Cannes, 2001. Coppola tornou-se mais real, à força
da falência de alguns sonhos e à força
de encomendas alimentícias. "Apocalypse Now"
é um clássico, mas o irracional continua à
solta por ali. Espera-se que os cerca de 50 minutos adicionais
da versão que vai ser apresentada em Cannes não
o tentem "explicar". Que o filme continue no coração
das trevas, apesar desta versão, supostamente, solidificar
a arquitectura dramática do filme e o "background"
histórico: mostra a famosa sequência da "plantação
francesa" (já incluída no documentário
"Hearts of Darkness: A Filmaker's Apocalypse"),
mais 15 minutos de Brando - em cenas diurnas, para não
ficar escondido pelas sombras -, mais bombardeamentos, mais
napalm, mais surf e maior duração para a sequência
das "bunnies" da Playboy. O final é o mesmo.
Como figurante, andou por essas imagens Roman Coppola, que
hoje tem 35 anos. O pai Francis viverá alguns dos seus
sonhos através da família, e depois da filha
Sofia ("Virgin Suicides") e do genro Spike Jonze
("Queres Ser John Malkovich?"), chegou a vez de
Roman. "CQ", a sua estreia na realização,
vai ser apresentada fora de competição. Foi
filmado na Europa, tem um "cast" internacional (Gérard
Depardieu, Giancarlo Giannini e Élodie Bouchez) e é
uma história, claro, sobre o cinema: um realizador,
nos anos 60, quer fazer um filme de ficção científica
sobre o ano 2000. Claro, diz-se que Roman usa o cigarro ao
canto da boca como o papá... mas isso era nos tempos
de "Apocalyse Now".
David Lynch
Em
1990, também se encontraram em Cannes: David Lynch,
Jean-Luc Godard e Manoel de Oliveira. O fósforo a arder
no genérico de "Wild at Heart" incendiou
essa edição, de onde Lynch sairia com a Palma
de Ouro. Mas foi um ano marcante, também, para o suíço
("Nouvelle Vague") e para o português ("Non
ou a Vã Glória de Mandar"). Estão
juntos outra vez: "Mulholland Drive" (Lynch), "Eloge
de l'amour" (Godard, um filme sobre a guerra e a resistência),
"Je rentre à la maison" (Oliveira, a história
de um criador que decide que chegou o momento de parar).
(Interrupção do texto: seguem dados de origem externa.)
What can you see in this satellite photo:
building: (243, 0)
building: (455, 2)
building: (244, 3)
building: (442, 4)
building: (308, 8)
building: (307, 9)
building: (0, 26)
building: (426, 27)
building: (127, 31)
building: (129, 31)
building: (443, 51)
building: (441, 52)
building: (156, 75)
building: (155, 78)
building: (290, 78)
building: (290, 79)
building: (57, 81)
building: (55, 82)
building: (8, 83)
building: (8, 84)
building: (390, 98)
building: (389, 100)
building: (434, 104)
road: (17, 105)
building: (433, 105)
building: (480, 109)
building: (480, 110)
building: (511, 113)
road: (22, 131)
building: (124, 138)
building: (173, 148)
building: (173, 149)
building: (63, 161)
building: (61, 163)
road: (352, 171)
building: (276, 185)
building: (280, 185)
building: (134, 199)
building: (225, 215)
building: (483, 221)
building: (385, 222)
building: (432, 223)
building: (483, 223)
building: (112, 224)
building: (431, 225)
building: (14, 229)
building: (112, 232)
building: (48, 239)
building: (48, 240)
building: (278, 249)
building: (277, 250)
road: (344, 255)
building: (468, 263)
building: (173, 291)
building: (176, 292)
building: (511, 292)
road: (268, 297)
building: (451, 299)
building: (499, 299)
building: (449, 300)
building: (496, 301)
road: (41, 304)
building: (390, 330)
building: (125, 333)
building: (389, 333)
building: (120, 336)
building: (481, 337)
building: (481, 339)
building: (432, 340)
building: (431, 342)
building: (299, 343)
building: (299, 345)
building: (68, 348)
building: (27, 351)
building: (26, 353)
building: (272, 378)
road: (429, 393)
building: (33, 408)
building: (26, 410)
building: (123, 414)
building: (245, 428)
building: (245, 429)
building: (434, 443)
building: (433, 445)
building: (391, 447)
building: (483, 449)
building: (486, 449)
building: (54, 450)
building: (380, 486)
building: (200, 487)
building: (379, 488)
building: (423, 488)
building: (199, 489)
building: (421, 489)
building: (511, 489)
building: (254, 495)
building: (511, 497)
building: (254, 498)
Mulholland Drive é a estrada que serpenteia pelas colinas
de Hollywood - começa num "no man's land",
atravessa o puzzle dos "rich and famous" e mergulha
no Pacífico - e a ela está ligada uma mitologia
funesta, histórias de desespero e morte. É compreensível
que tenha sido na rodagem da série "Twin Peaks"
que Lynch tenha tido sonhos com o título Mulholland
Drive. Mas o pesadelo só se concretizaria quando a
ABC, 10 anos depois de Twin Peaks, encomendou nova série
ao cineasta. Ele rodou um episódio piloto de hora e
meia, só que o resultado gelou de pânico os investidores.
O realizador acabou por ser salvo pelo Canal Plus, que investiu
para que o episódio se transformasse num filme.
As expectativas colocam "Mulholland Drive", filmado
com actores desconhecidos, do lado de "Twin Peaks"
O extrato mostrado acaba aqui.